What a difference a year makes. In 2019, the highest grossing movie (Avengers: Endgame) made almost 3 billion dollars. In 2020, the highest grossing movie (The Eight Hundred) made just over 450 million dollars. Last year, 2019, was a gigantic year for the film industry. The total worldwide box office gross was a bit over $11 billion, with one of the movies that came out that year becoming the highest grossing film of all time. This year, by comparison, has resulted in companies losing billions of dollars, shuttered and closed theaters, and the still delayed release of several blockbusters. While 2020 was predicted to start off much slower than 2019, there was still a lot of excitement for a bunch of films coming out later this year [whether they be franchise films, superhero movies, standalones, etc ] that everyone was still excited for.

 But, during March of 2020, the threat of Covid-19 began to spread around the world, culminating in the complete lockdown of communities. This drastically impacted the movie industry because theaters were also shut down. With no theaters remaining open to show their films, studios were forced to move all of their movies to later dates. Throughout the duration of phase 1 of the lockdown [March to June], theaters remained closed, which resulted in a lot of money being lost for the spring season. With theaters being closed and no new movies being released, audiences began to return to outdoor drive-ins to watch older classics like Jaws and Harry Potter.  When businesses began to gradually start to reopen during June, movie theaters began to start testing the waters and see how willing people would be to return. They also began to show older films that were popular to see how many people would turn up. While these movies only made around a million dollars [sometimes even less], they were still a start to get audiences back. But, as the months went on, studios lost more and more money since none of their new films were being released.

 Finally, in August, Warner Brothers decided to take a risk. One of the most anticipated films of the year was an action movie called Tenet. It was directed by Christopher Nolan, who’s known to make experimental action blockbusters like Inception. Tenet had only moved its release date one month [from mid July to late August], and many people were curious. Would this bring audiences back to theaters, or would only a small group of people come to watch it? When the movie finally came out in late August, the latter proved to be correct. So far, the movie has made a bit over 300 million dollars worldwide. This might sound great, until it’s taken into account that Tenet’s budget was over 200 million dollars and the studio spent a bunch of money on marketing and promoting the film. So, Tenet actually lost money at the box office. With Tenet failing to make money at the box office, studios were forced to look elsewhere to find a way to release their projects.

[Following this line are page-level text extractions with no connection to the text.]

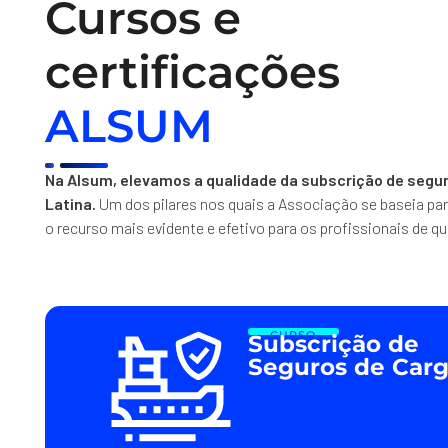
Cursos e
certificações
ALSUM
Na Alsum, elevamos a qualidade da subscrição de segu
Latina.
Um dos pilares nos quais a Associação se baseia para
o recurso mais evidente e efetivo para os profissionais de qu
CURSO
Subscrição de
Seguros de Car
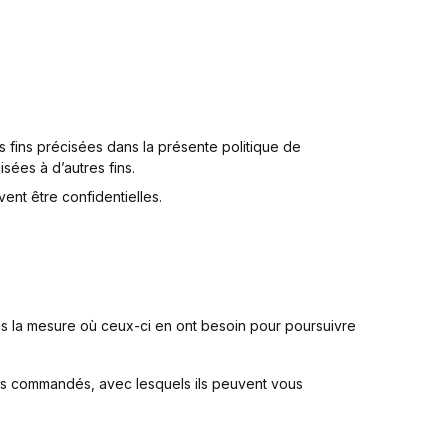
s fins précisées dans la présente politique de
sées à d’autres fins.
ent être confidentielles.
 la mesure où ceux-ci en ont besoin pour poursuivre
res commandés, avec lesquels ils peuvent vous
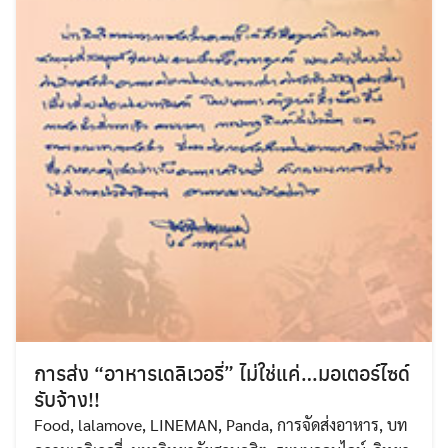
การส่ง “อาหารเดลิเวอรี่” ไม่ใช่แค่…มอเตอร์ไซด์
รับจ้าง!!
Food
,
lalamove
,
LINEMAN
,
Panda
,
การจัดส่งอาหาร
,
บท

Over the past year, Disney’s streaming service, Disney+, has amassed 50 million subscribers. After months of not releasing any of their new movies and Tenet’s underwhelming box office performance, Disney came up with a new strategy. They would release one of their biggest films of the year, Mulan [a live action remake based on the 1998 classic] on their streaming service, with a price tag of $30 in early September. Released to mixed reviews and political controversy, the film has only made about 66 million dollars so far. Similar to Tenet, Mulan also had a budget of 200 million dollars. So, the streaming option didn’t work out either. 

A short time later, studios began to move their release dates even further back [including No Time To Die from Thanksgiving to April of 2021, and Dune moving from December to October 2021]. Because of the box office flops of both Tenet and Mulan, it seems that studios are now afraid to release their new and expensive films during the pandemic because of the lackluster response that audiences give them. With no new films coming out, this begs the question: what will happen to movie theaters, and the industry as a whole, going forward? The 2021 Oscars have already been moved two months, [from February to April] and many people are speculating that the ceremony will be cancelled for that year altogether. 

Recently, Regal, a popular theater chain, announced that it will be temporarily closing over 500 of its US theaters. The CEO of Cineworld, Mooky Greidinger, said that it was “simply impossible to continue operations” with no new films being released. So, the future of movie theaters is still very much in question. Going to see a movie with a crowd on a huge screen is a very special experience, and one that millions of people enjoy. But, will they get the chance to continue doing that in the coming months? If there’s one thing that we’ve learned this year, it’s that nothing is for sure.